According to Kirtika Patel, the head of immunology at the Moi University School of Medicine, particulate matter such as polycyclic aromatic hydrocarbon (PAH) from the incomplete combustion of unclean fuels can exacerbate asthma symptoms especially in children.
Previous studies by researchers from Moi University indicated a link between oesophageal cancer and smoke from firewood.
One study on the cancer that is commonly diagnosed at the Moi Teaching and Referral Hospital in Eldoret, published in 2013, looked at risk factors for 159 patients at the hospital.
The study investigated the use of fuels such as firewood, charcoal, kerosene, gas and electricity and found that 44 per cent of the cases of oesophageal cancer were linked to the use of charcoal and firewood. The controls had a 26 per cent cancer rate.
“Indoor air pollution from charcoal burning is a known human carcinogen, while that from biomass (primarily wood burning) is a probable human carcinogen.
“It contains many hazardous pollutants including known human carcinogens such as benzo(a)pyrene, formaldehyde and benzene,” explained Dr Patel, suggesting that long-term exposure to smoke from cooking with charcoal and firewood may be a risk factor for the incidence of oesophageal cancer, especially among people from low socio-economic backgrounds, who rely on unclean fuels, and go on to sleep in the polluted room where they cook. Data from the World Health organisation has also linked unclean fuels to heart disease and stroke.
The project that Ms Tangus and residents of nine counties benefited from aimed primarily to boost environmental conservation by reducing overreliance on wood fuel, according to project coordinator Moses Kembe, but it brought with it added health benefits.
“Biogas is the most innovative way to reduce the overreliance on the shrinking forest cover for firewood by conserving it,” Dr Kembe told Healthy Nation.

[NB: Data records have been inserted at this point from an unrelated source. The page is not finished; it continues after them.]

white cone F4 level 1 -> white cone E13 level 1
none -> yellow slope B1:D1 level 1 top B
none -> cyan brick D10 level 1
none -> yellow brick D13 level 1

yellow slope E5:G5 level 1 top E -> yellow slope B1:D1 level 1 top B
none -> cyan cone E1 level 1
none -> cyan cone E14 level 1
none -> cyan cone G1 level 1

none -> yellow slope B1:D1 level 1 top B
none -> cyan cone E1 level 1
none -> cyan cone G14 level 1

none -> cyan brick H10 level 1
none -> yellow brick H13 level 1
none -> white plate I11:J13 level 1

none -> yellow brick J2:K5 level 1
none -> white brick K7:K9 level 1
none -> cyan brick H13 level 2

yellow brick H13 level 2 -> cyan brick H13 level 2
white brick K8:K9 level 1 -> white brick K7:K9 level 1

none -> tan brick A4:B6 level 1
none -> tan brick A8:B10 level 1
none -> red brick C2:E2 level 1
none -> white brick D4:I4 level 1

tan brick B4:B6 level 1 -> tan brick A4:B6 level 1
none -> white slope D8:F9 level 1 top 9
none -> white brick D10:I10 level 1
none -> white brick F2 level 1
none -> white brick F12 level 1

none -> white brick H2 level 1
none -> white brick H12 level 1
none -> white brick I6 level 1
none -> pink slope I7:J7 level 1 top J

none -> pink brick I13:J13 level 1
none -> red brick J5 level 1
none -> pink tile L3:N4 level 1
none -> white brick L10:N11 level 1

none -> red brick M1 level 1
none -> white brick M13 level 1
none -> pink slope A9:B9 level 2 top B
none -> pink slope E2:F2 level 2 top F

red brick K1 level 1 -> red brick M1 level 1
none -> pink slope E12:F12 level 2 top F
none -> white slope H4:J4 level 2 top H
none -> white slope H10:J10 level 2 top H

A Ministry of Devolution document on the implementation of Vision 2030 and the sustainable development goals published in 2017 noted that nearly six million Kenyans had been connected to electricity supply, marking 65 per cent access. However, the poorest 20 per cent of Kenyans were still left without electricity for lighting. The document also observed that 12 per cent of Kenyans relied on clean fuels and technology, leaving out a huge chunk at the mercy of the effects of unclean fuels. This informed the introduction of a gas project that was meant to increase LPG gas usage from 10 per cent to 26 per cent with a target of 10.6 million Kenyans using clean energy by the end of the implementation of the project.